Мураками: Есть люди – я не о суперспособностях, – которые могут мгновенно воспринять целиком некое комплексное явление или концепцию, будто делают фотоснимок. Возможно, с вами происходит нечто подобное – только в музыкальном смысле. Когда для понимания какого-либо явления необязательно сначала логично и последовательно разбираться с каждым его элементом.
Одзава: Нет, я говорю совершенно о другом. Если внимательно читать ноты, в какой-то момент музыка проникает в тебя естественно.

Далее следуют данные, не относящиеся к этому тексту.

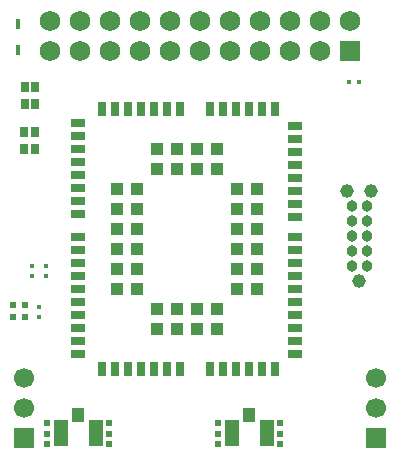
<source format=gts>
G04*
G04 #@! TF.GenerationSoftware,Altium Limited,Altium Designer,22.9.1 (49)*
G04*
G04 Layer_Color=8388736*
%FSLAX44Y44*%
%MOMM*%
G71*
G04*
G04 #@! TF.SameCoordinates,160F3373-32AC-4E58-B31D-FCE43EB9D5FB*
G04*
G04*
G04 #@! TF.FilePolarity,Negative*
G04*
G01*
G75*
%ADD21R,0.6000X0.6000*%
%ADD23R,0.4064X0.8636*%
%ADD27R,1.1000X1.1500*%
%ADD28R,1.1500X2.3000*%
%ADD29R,0.6400X0.9500*%
%ADD30R,0.4600X0.3500*%
%ADD31R,0.3500X0.4600*%
%ADD32C,0.9636*%
%ADD33R,1.2500X0.8000*%
%ADD34R,0.8000X1.2500*%
%ADD35R,1.1000X1.1000*%
%ADD36C,1.1668*%
%ADD37C,1.7500*%
%ADD38R,1.7500X1.7500*%
%ADD39R,1.7000X1.7000*%
%ADD40C,1.7000*%
%ADD41C,0.6080*%
D21*
X13000Y136250D02*
D03*
Y125750D02*
D03*
X23000Y136250D02*
D03*
Y125750D02*
D03*
D23*
X17000Y352205D02*
D03*
Y373795D02*
D03*
D27*
X68250Y43250D02*
D03*
X213000D02*
D03*
D28*
X53500Y28000D02*
D03*
X83000D02*
D03*
X198250D02*
D03*
X227750D02*
D03*
D29*
X23000Y320500D02*
D03*
X31500D02*
D03*
X23000Y306000D02*
D03*
X31500D02*
D03*
X31250Y267750D02*
D03*
X22750D02*
D03*
X31250Y282250D02*
D03*
X22750D02*
D03*
D30*
X297600Y325000D02*
D03*
X306000D02*
D03*
D31*
X35000Y125600D02*
D03*
Y134000D02*
D03*
X29000Y169400D02*
D03*
Y161000D02*
D03*
X41000Y169400D02*
D03*
Y161000D02*
D03*
D32*
X300000Y169300D02*
D03*
Y182000D02*
D03*
Y194700D02*
D03*
Y207400D02*
D03*
Y220100D02*
D03*
X312700D02*
D03*
Y207400D02*
D03*
Y194700D02*
D03*
Y182000D02*
D03*
Y169300D02*
D03*
D33*
X252000Y95000D02*
D03*
Y106000D02*
D03*
Y117000D02*
D03*
Y128000D02*
D03*
Y139000D02*
D03*
Y150000D02*
D03*
Y161000D02*
D03*
Y172000D02*
D03*
Y183000D02*
D03*
Y194000D02*
D03*
Y211000D02*
D03*
Y222000D02*
D03*
Y233000D02*
D03*
Y244000D02*
D03*
Y255000D02*
D03*
Y266000D02*
D03*
Y277000D02*
D03*
Y288000D02*
D03*
X68400Y290000D02*
D03*
Y279000D02*
D03*
Y268000D02*
D03*
Y257000D02*
D03*
Y246000D02*
D03*
Y235000D02*
D03*
Y224000D02*
D03*
Y213000D02*
D03*
Y194000D02*
D03*
Y183000D02*
D03*
Y172000D02*
D03*
Y161000D02*
D03*
Y150000D02*
D03*
Y139000D02*
D03*
Y128000D02*
D03*
Y117000D02*
D03*
Y106000D02*
D03*
Y95000D02*
D03*
D34*
X234700Y302250D02*
D03*
X223700D02*
D03*
X212700D02*
D03*
X201700D02*
D03*
X190700D02*
D03*
X179700D02*
D03*
X154700D02*
D03*
X143700D02*
D03*
X132700D02*
D03*
X121700D02*
D03*
X110700D02*
D03*
X99700D02*
D03*
X88700D02*
D03*
Y81750D02*
D03*
X99700D02*
D03*
X110700D02*
D03*
X121700D02*
D03*
X132700D02*
D03*
X143700D02*
D03*
X154700D02*
D03*
X179700D02*
D03*
X190700D02*
D03*
X201700D02*
D03*
X212700D02*
D03*
X223700D02*
D03*
X234700D02*
D03*
D35*
X219700Y149500D02*
D03*
Y166500D02*
D03*
Y183500D02*
D03*
Y200500D02*
D03*
Y217500D02*
D03*
Y234500D02*
D03*
X185700Y268500D02*
D03*
X168700D02*
D03*
X151700D02*
D03*
X134700D02*
D03*
X100700Y234500D02*
D03*
Y217500D02*
D03*
Y200500D02*
D03*
Y183500D02*
D03*
Y166500D02*
D03*
Y149500D02*
D03*
X134700Y115500D02*
D03*
X151700D02*
D03*
X168700D02*
D03*
X185700D02*
D03*
X202700Y149500D02*
D03*
Y166500D02*
D03*
Y183500D02*
D03*
Y200500D02*
D03*
Y217500D02*
D03*
Y234500D02*
D03*
X185700Y251500D02*
D03*
X168700D02*
D03*
X151700D02*
D03*
X134700D02*
D03*
X117700Y234500D02*
D03*
Y217500D02*
D03*
Y200500D02*
D03*
Y183500D02*
D03*
Y166500D02*
D03*
Y149500D02*
D03*
X134700Y132500D02*
D03*
X151700D02*
D03*
X168700D02*
D03*
X185700D02*
D03*
D36*
X316500Y232800D02*
D03*
X296200D02*
D03*
X306350Y156600D02*
D03*
D37*
X94800Y376700D02*
D03*
Y351300D02*
D03*
X145600Y376700D02*
D03*
Y351300D02*
D03*
X221800Y376700D02*
D03*
Y351300D02*
D03*
X247200Y376700D02*
D03*
Y351300D02*
D03*
X298000Y376700D02*
D03*
X272600Y351300D02*
D03*
Y376700D02*
D03*
X196400Y351300D02*
D03*
Y376700D02*
D03*
X171000Y351300D02*
D03*
Y376700D02*
D03*
X120200Y351300D02*
D03*
Y376700D02*
D03*
X69400Y351300D02*
D03*
X44000D02*
D03*
X69400Y376700D02*
D03*
X44000D02*
D03*
D38*
X298000Y351300D02*
D03*
D39*
X22000Y23600D02*
D03*
X320000D02*
D03*
D40*
X22000Y49000D02*
D03*
Y74400D02*
D03*
X320000Y49000D02*
D03*
Y74400D02*
D03*
D41*
X187000Y18000D02*
D03*
X94000D02*
D03*
Y27000D02*
D03*
Y36000D02*
D03*
X187000Y27000D02*
D03*
Y36000D02*
D03*
X239000Y18000D02*
D03*
Y27000D02*
D03*
Y36000D02*
D03*
X42000Y18000D02*
D03*
Y27000D02*
D03*
Y36000D02*
D03*
M02*

</source>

Мураками: Для этого нужно выделить время и сосредоточиться.
Одзава: Да. Профессор Сайто говорил, что произведение нужно читать внимательно, как будто ты сам его написал. Однажды он позвал нас с Наодзуми Ямамото к себе домой. Дал нотную тетрадь и велел писать по памяти недавно разученную партитуру Второй симфонии Бетховена.
Мураками: И вы писали оркестровую партитуру?

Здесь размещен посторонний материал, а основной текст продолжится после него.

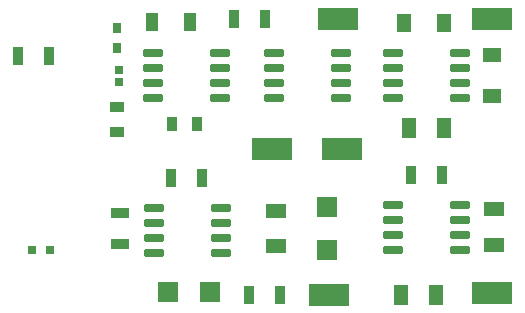
<source format=gtp>
G04*
G04 #@! TF.GenerationSoftware,Altium Limited,Altium Designer,25.4.2 (15)*
G04*
G04 Layer_Color=8421504*
%FSLAX44Y44*%
%MOMM*%
G71*
G04*
G04 #@! TF.SameCoordinates,11C6A8BD-48F9-44D4-97C0-98E840ED0286*
G04*
G04*
G04 #@! TF.FilePolarity,Positive*
G04*
G01*
G75*
%ADD15R,1.2500X1.5000*%
%ADD16R,1.5621X0.8581*%
G04:AMPARAMS|DCode=17|XSize=0.65mm|YSize=1.65mm|CornerRadius=0.0488mm|HoleSize=0mm|Usage=FLASHONLY|Rotation=90.000|XOffset=0mm|YOffset=0mm|HoleType=Round|Shape=RoundedRectangle|*
%AMROUNDEDRECTD17*
21,1,0.6500,1.5525,0,0,90.0*
21,1,0.5525,1.6500,0,0,90.0*
1,1,0.0975,0.7763,0.2763*
1,1,0.0975,0.7763,-0.2763*
1,1,0.0975,-0.7763,-0.2763*
1,1,0.0975,-0.7763,0.2763*
%
%ADD17ROUNDEDRECTD17*%
%ADD18R,0.8000X0.8000*%
%ADD19R,0.8581X1.5621*%
%ADD20R,3.4500X1.8500*%
%ADD21R,1.5000X1.2500*%
%ADD22R,0.8000X0.9000*%
%ADD23R,1.0000X1.5000*%
%ADD24R,1.2000X0.9000*%
%ADD25R,0.9000X1.2000*%
%ADD26R,1.7000X1.6800*%
%ADD27R,1.6800X1.7000*%
%ADD28R,1.1500X1.8000*%
%ADD29R,1.8000X1.1500*%
%ADD30R,0.7200X0.7200*%
D15*
X733850Y844550D02*
D03*
X768350Y844550D02*
D03*
D16*
X494030Y657290D02*
D03*
Y683830D02*
D03*
D17*
X781360Y781050D02*
D03*
Y793750D02*
D03*
Y806450D02*
D03*
Y819150D02*
D03*
X724860Y781050D02*
D03*
Y793750D02*
D03*
Y806450D02*
D03*
Y819150D02*
D03*
X578160Y781050D02*
D03*
Y793750D02*
D03*
Y806450D02*
D03*
Y819150D02*
D03*
X521660Y781050D02*
D03*
Y793750D02*
D03*
Y806450D02*
D03*
Y819150D02*
D03*
X781360Y652780D02*
D03*
Y665480D02*
D03*
Y678180D02*
D03*
Y690880D02*
D03*
X724860Y652780D02*
D03*
Y665480D02*
D03*
Y678180D02*
D03*
Y690880D02*
D03*
X522930Y688340D02*
D03*
Y675640D02*
D03*
Y662940D02*
D03*
Y650240D02*
D03*
X579430Y688340D02*
D03*
Y675640D02*
D03*
Y662940D02*
D03*
Y650240D02*
D03*
X624530Y819150D02*
D03*
Y806450D02*
D03*
Y793750D02*
D03*
Y781050D02*
D03*
X681030Y819150D02*
D03*
Y806450D02*
D03*
Y793750D02*
D03*
Y781050D02*
D03*
D18*
X434340Y652780D02*
D03*
X419340D02*
D03*
D19*
X433640Y816610D02*
D03*
X407100D02*
D03*
X602680Y614680D02*
D03*
X629220D02*
D03*
X766380Y716280D02*
D03*
X739840D02*
D03*
X563180Y713740D02*
D03*
X536640D02*
D03*
X616520Y848360D02*
D03*
X589980D02*
D03*
D20*
X622300Y737870D02*
D03*
X808990Y615950D02*
D03*
Y848360D02*
D03*
X681990Y737870D02*
D03*
X670560Y614680D02*
D03*
X678180Y848360D02*
D03*
D21*
X808990Y782850D02*
D03*
X808990Y817350D02*
D03*
D22*
X491490Y823350D02*
D03*
Y840350D02*
D03*
D23*
X553210Y845820D02*
D03*
X521210D02*
D03*
D24*
X491490Y773770D02*
D03*
Y752770D02*
D03*
D25*
X538140Y759460D02*
D03*
X559140D02*
D03*
D26*
X570350Y617220D02*
D03*
X534550D02*
D03*
D27*
X669290Y652660D02*
D03*
Y688460D02*
D03*
D28*
X761760Y614680D02*
D03*
X731760D02*
D03*
X738110Y755650D02*
D03*
X768110D02*
D03*
D29*
X810260Y656830D02*
D03*
Y686830D02*
D03*
X626110Y685560D02*
D03*
Y655560D02*
D03*
D30*
X492760Y805100D02*
D03*
Y795100D02*
D03*
M02*

</source>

Одзава: Да, мы писали оркестровую партитуру. Он проверял, сколько мы сможем написать за час. Мы готовились к чему-то подобному, но это задание оказалось слишком сложным. В отчаянии я едва мог написать двадцать тактов. Наделал ошибок в партиях валторны и трубы. Совершенно не справился с партиями альта и второй скрипки.
Мураками: Получается, если воспринимать музыку как единое целое, то примерно одинаковое количество сил тратится на то, чтобы выучить музыку вроде Моцарта, где сравнительно легко проследить направление, и запутанную, сложную музыку вроде Малера.
Одзава: В общем-то да. Конечно, цель – не выучить, а понять. Понимание приносит глубокое удовлетворение. Для дирижера важно уметь понимать и совершенно неважно уметь запоминать. Он вообще может дирижировать, глядя в ноты.
Мураками: Заучить партитуру для дирижера – всего лишь один из результатов его работы. Не слишком важная ее часть.
Одзава: Совершенно неважная часть. Нет такого, что запомнил – молодец, а не запомнил – значит, никуда не годишься. Однако заучивание создает возможность для зрительного контакта с исполнителем. Например, в опере, глядя на певца, дирижер понимает его с полувзгляда.
Мураками: Вот как?
Одзава: Вспомните – маэстро Караян всегда дирижировал, прикрыв глаза, явно знал произведение наизусть. В конце жизни он дирижировал «Кавалера розы», я наблюдал вблизи – так вот, от начала до конца глаза его были прикрыты. В конце там есть место, где одновременно поют три женщины. Певицы смотрели на него в упор, но глаза он так и не открыл.
Мураками: Зрительный контакт с закрытыми глазами?
Одзава: Сложно сказать. Так или иначе, певицы ни на секунду не отводили от него взгляда. Три женщины внимательно смотрели на него, словно связанные с ним нитью. Странное зрелище.
Пастораль снова сменяется траурным маршем [7.00-7.14].
Одзава: Слышите, вот здесь, эта смена – еще одно сложное место. Вступает гонг [6.45-7.00], тихо звучат три флейты [7.01-7.12], и снова звучит печальная и простая траурная мелодия.
Мураками: Мажор и минор мгновенно сменяют друг друга.
Одзава: Да. Послушайте эту маленькую партию кларнета [7.39-7.44]. Его мелодия проста, но эта крошечная деталь полностью меняет картину.